*** TEXT UNDER STUDY

The other worry is what a service like Uber and Lyft might mean for the livelihood of taxi drivers.

“Right now they are treated as independent contractors with no labor protections,” Novick said. “What I haven’t done is meet with them and say, “Listen, it concerns me you don’t have basic worker protections.'”

Kalanick was asked on Tuesday about creating a potential labor union among Uber drivers, who are also treated as independent contractors without worker protections. But the 38-year old CEO didn’t directly address the question, saying instead that it’s Uber’s responsibility to make sure its drivers make a “far better living on our platform than the traditional taxi job.”

The beautiful Rose City. Photo via Flickr user Stuart Seeger.
Photo via Flickr user Stuart Seeger.

“At the end of the day, if folks are making a better living, and we are providing the processes in place so folks feel like they’re getting a fair shake and being fairly treated, I think you address the needs of our partner base,” Kalanick said.

There’s also a question of demand from users in Portland. The city has received about 150 emails on the issue from citizens since last year, and many other complaints on social media. But in January, the city told us that “there hasn’t been much call to action from Portland citizens” who want Uber.

Novick is interested in commissioning a demand study for Portland, similar to what Seattle did last year. He’s also curious to know if people that don’t normally use taxis would start using Uber and Lyft if they had the option.

“I’d like to do a survey of the general public and ask people: ‘Do you drive to work sometimes because you think you’ll need a car, and if you had other options available would you use those instead?'” Novick said.

The commissioner also isn’t concerned about Portland being seen as a city stifling innovation by not allowing companies like Uber to operate. When Seattle legalized Uber, Lyft, and Sidecar, Mayor Ed Murray touted his city as one that “embraces this rapidly transforming industry and recognizes that Seattle must stand at the forefront of innovation and not impede new ideas or add the burden of unnecessary regulations.”

“I don’t really care if we’re looked at as an innovate city,” Novick said. “I care about getting the right policies in place.”

Portland’s taxi companies, meanwhile, say they wouldn’t mind competing with the likes of Uber and Lyft — so long as they abide by the city’s laws.

******

• **WORK INSTRUCTIONS**
- A) Write out, word for word, the part of the Portland ride-hailing article from "The beautiful Rose" up to and including "had the option.".
- B) Continue the article on Uber and Lyft in Portland from the point where it ends.

*** PROVIDED MATERIAL

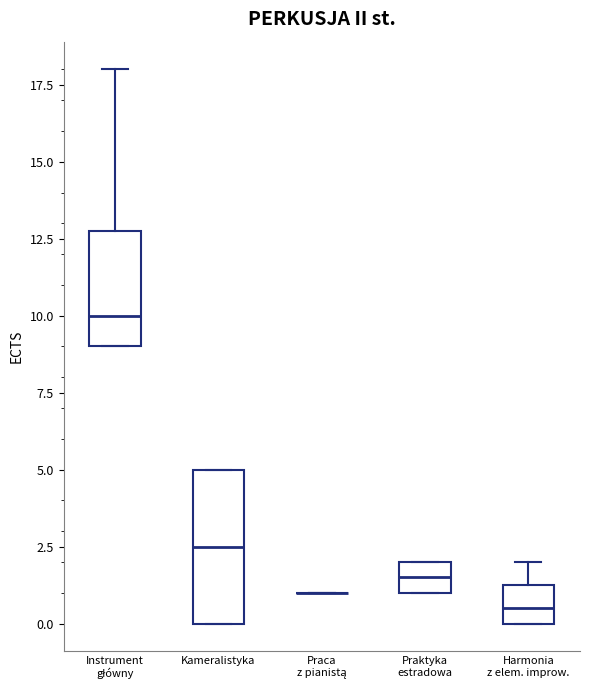

Where is the lower edge of the box for Praktyka estradowa on the y-axis? The values are not printed on the chart, so give them approximately, as read against the axis.

1.0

******

• **EXPECTED RESPONSES**
- A)
The beautiful Rose City. Photo via Flickr user Stuart Seeger.
Photo via Flickr user Stuart Seeger.

“At the end of the day, if folks are making a better living, and we are providing the processes in place so folks feel like they’re getting a fair shake and being fairly treated, I think you address the needs of our partner base,” Kalanick said.

There’s also a question of demand from users in Portland. The city has received about 150 emails on the issue from citizens since last year, and many other complaints on social media. But in January, the city told us that “there hasn’t been much call to action from Portland citizens” who want Uber.

Novick is interested in commissioning a demand study for Portland, similar to what Seattle did last year. He’s also curious to know if people that don’t normally use taxis would start using Uber and Lyft if they had the option.

- B)
“We’ve always been willing to work with them, as long as they follow the same rules we have been forced to follow for years,” said Radio Cab General Manager Steve Entler. “The way it’s playing out, it looks like they don’t intend to follow any rules.”

Via Radio Cab's Facebook page.
Via Radio Cab’s Facebook page.

Entler, who noted that Portland’s taxi companies are working together to offer an app similar to Uber’s, echoed the thoughts of thousands of other taxi drivers around the nation who have repeatedly wanted a “level playing field.”

“I feel sorry for the guys that have invested their lives here and might have their livelihood trapped by something that isn’t playing by the same rules,” he said.

Entler added that he wouldn’t mind if Portland removes the caps and regulations placed on taxis, but said it would be “utter chaos.”

“What you see with Uber is little by little, the quality of service and drivers will start coming down dramatically as more [drivers] get into the field,” he said.

Uber spokeswoman Eva Behrend told GeekWire that her company plans on meeting with city officials “to share the opportunity ridesharing offers local consumers and entrepreneurs.” And now with Plouffe on board at Uber — he led President Obama’s 2008 campaign — perhaps the startup will join other tech companies like Airbnb and eBay in Portland sooner rather than later.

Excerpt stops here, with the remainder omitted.